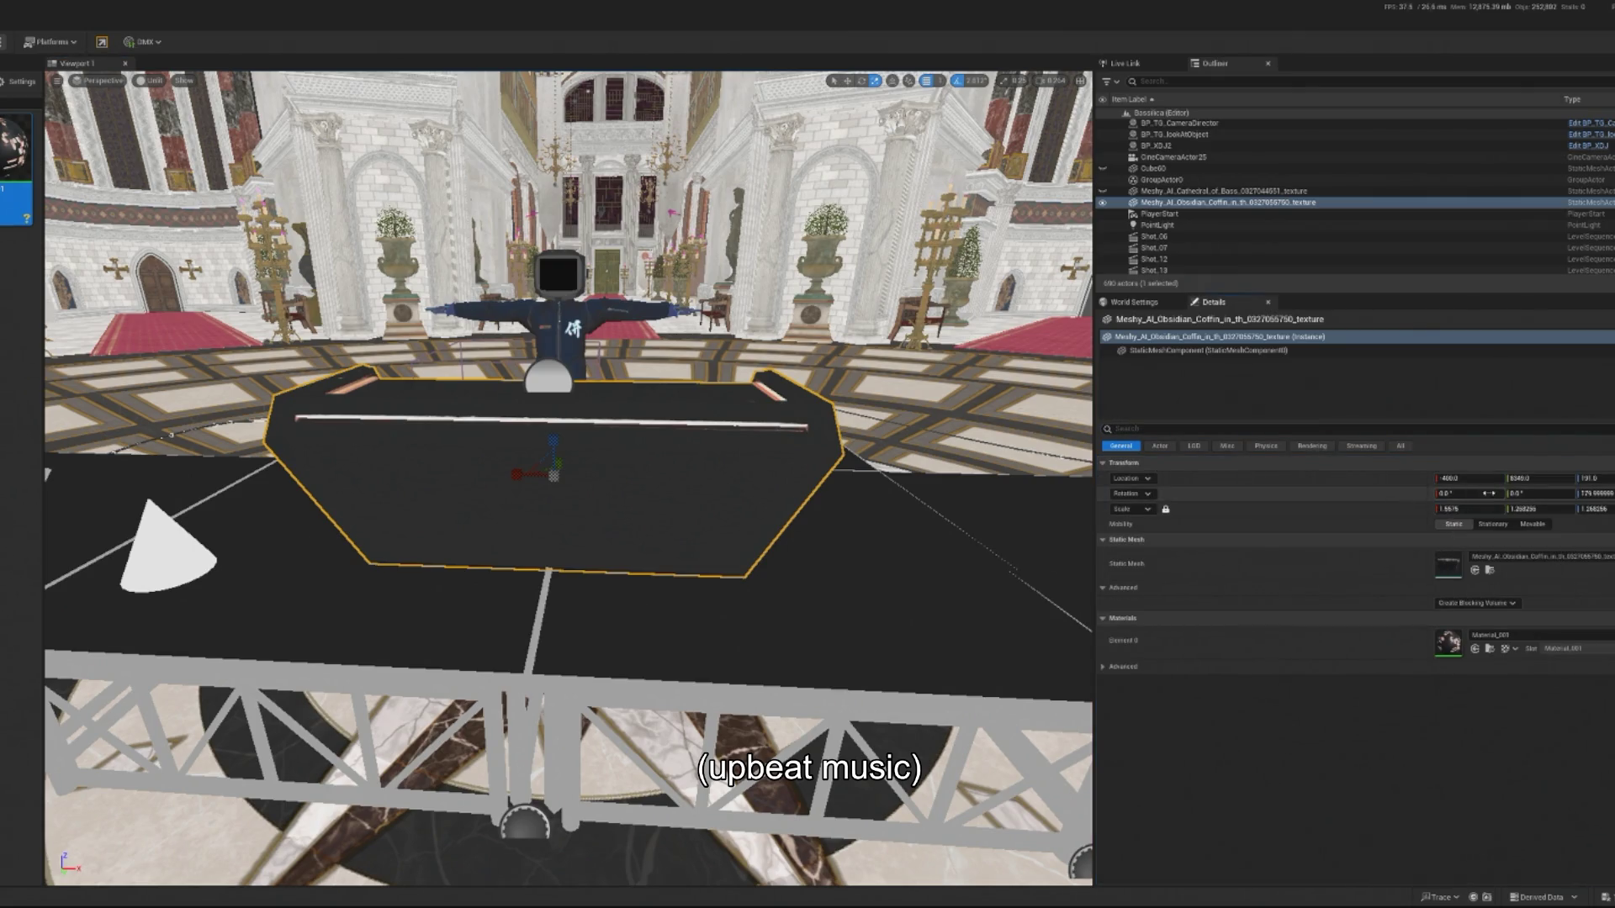
{"action": "left_click", "coordinate": [1468, 508]}
{"action": "type", "text": "1"}
{"action": "key", "text": "Return"}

[Task directions]: Copy the entire listing exactly but skip the pictures.

[Answer to this exercise]:
{"action": "left_click", "coordinate": [1468, 508]}
{"action": "type", "text": "1"}
{"action": "key", "text": "Return"}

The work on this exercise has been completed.